My fear is that we have become so desensitized to these incidents that they no longer cause a meaningful or substantial uproar by the masses. Our reactions are understandably angry and sad, but I simply wonder if the frequency of this onslaught of hate has made it almost impossible to stay in the fight as an entire Jewish community. Our brothers and sisters in Israel live with threats to their existence every day. Organizations like the ADL and Federation’s national Secure Community Network (SCN) are at the forefront, collaborating to combat hate, secure communities around the US, and provide expertise that can and should be availed by us all. We are so fortunate to have a local ADL that has carried this mantle for many years. That we now have access to additional national resources, like those through the SCN, bodes well for our future.

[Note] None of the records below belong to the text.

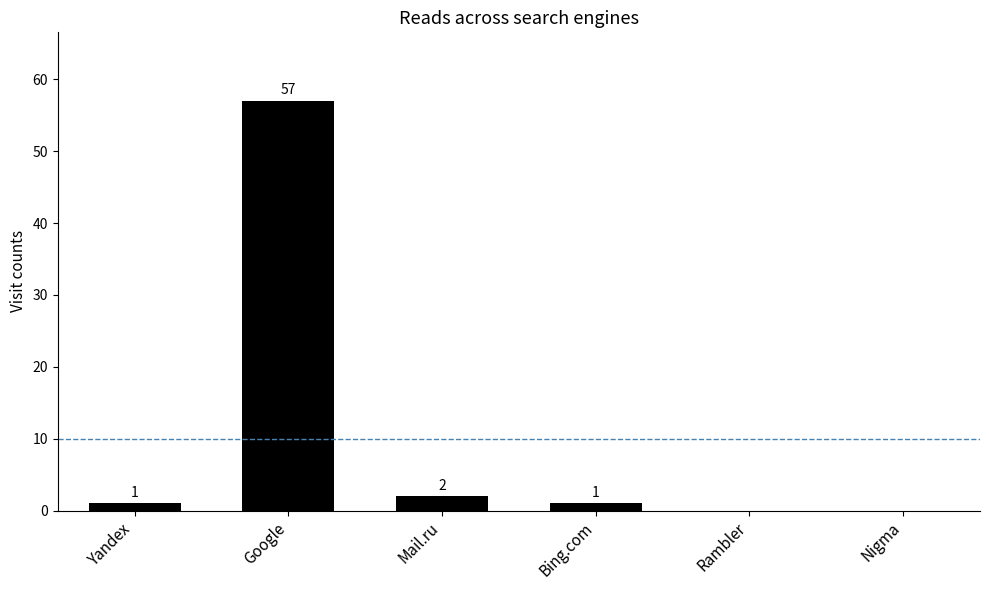

How many positive values are there?

4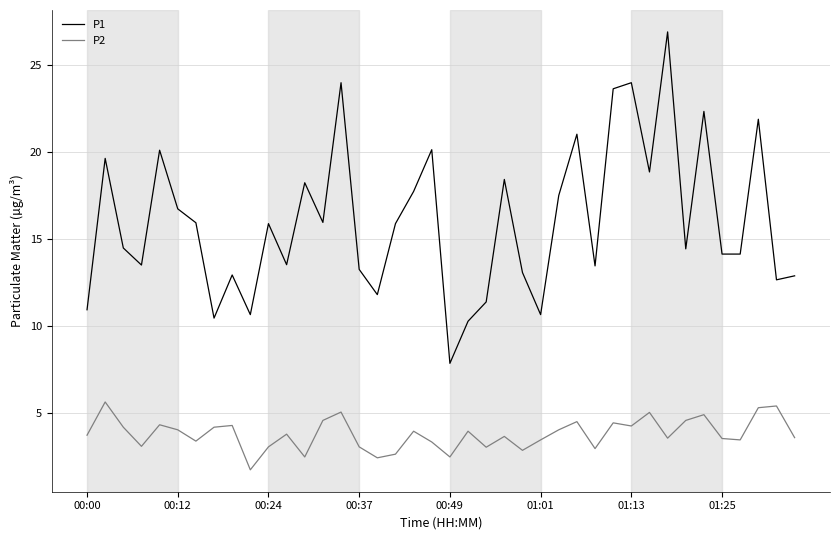

What is the difference between the maximum and minimum values in the P2 series?

3.9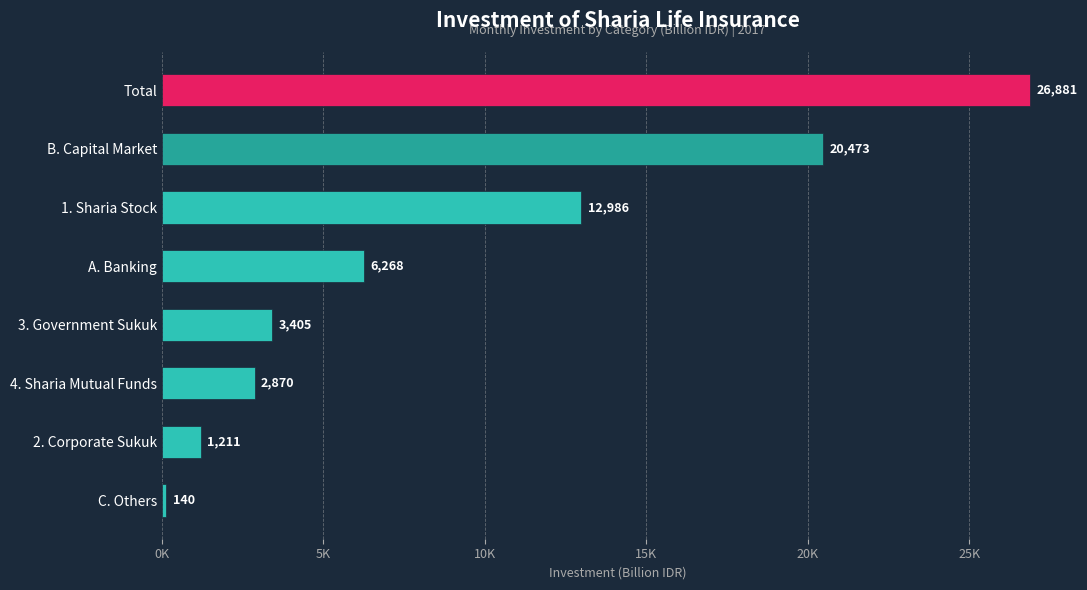

Which label corresponds to the smallest value in the chart?

C. Others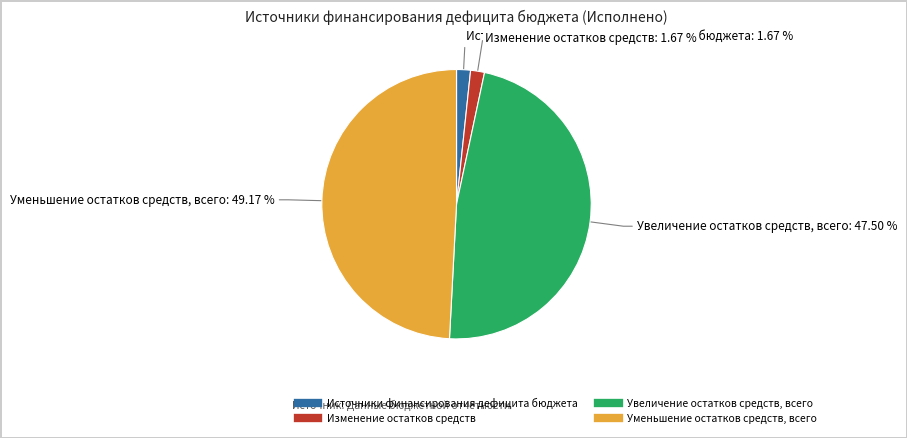

Does any single category account for the majority?

No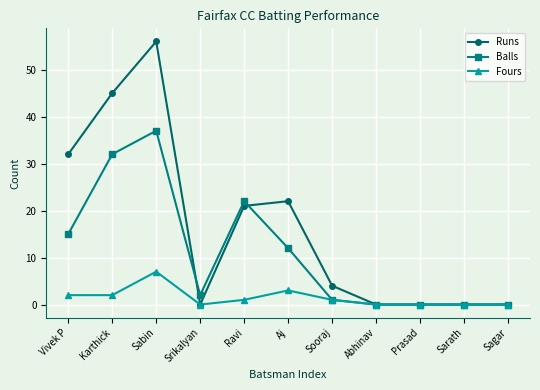

At which category does Runs reach its first local peak?

Sabin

Just a few days ago, the ADL and the SCN put out a joint statement, demonstrating the type of partnership and collectivity that I believe will bind our Jewish communities together during these more trying times. I have placed a copy of their compelling and profound statement below. You can read in it a sense of urgency that MORE must be done to address this scourge. I couldn’t agree more. And, still, I pray that in the New Year our fight for safety and security will not define us completely. In fact, I am inclined to believe that we must continue to come together around a host of issues. Federation’s role of convening is as important today as ever. Just a few days ago, dozens of local community members joined by video with representatives of our partnership region in Sha’ar HaNegev to light the 7th night of Chanukah candles. I cannot help but believe that it is from our unity that we will find the strength overcome what is an undeniable and truly frightening specter of rising anti-Semitism in our world today.
Anti-Defamation League and the Secure Community Network Statement on the Stabbing in Monsey, New York
New York Has A Problem
FOR IMMEDIATE RELEASE
|Contact: Dena Weiss
Phone: (317) 966-5646
(New York, NY - 29 December 2019) – ADL (the Anti-Defamation League) and the Secure Community Network (SCN), the official safety and security organization of The Jewish Federations of North America and the Conference of Presidents of Major American Jewish Organizations, issued the following statement regarding Saturday night’s stabbing attack at a rabbi’s home in Monsey, NY:
“We are horrified by the latest string of anti-Semitic attacks in New York, and the most recent attack against Jews in Monsey, NY. We are committed to surging our joint resources to combat the growing spate of anti-Semitic attacks, particularly those taking place in New York State. New York has a growing problem.
This is at least the 10th anti-Semitic incident to hit the New York area in just the last week. When will enough be enough?
It is time for leaders everywhere, Jewish and non-Jewish, to recognize that additional actions to protect the Jewish community are urgent. The Jewish community is under assault. All of America must hear our cry.
These heinous attacks make something abundantly clear: the Jewish community needs greater protection, and we are committed to stepping up and working together to do so.”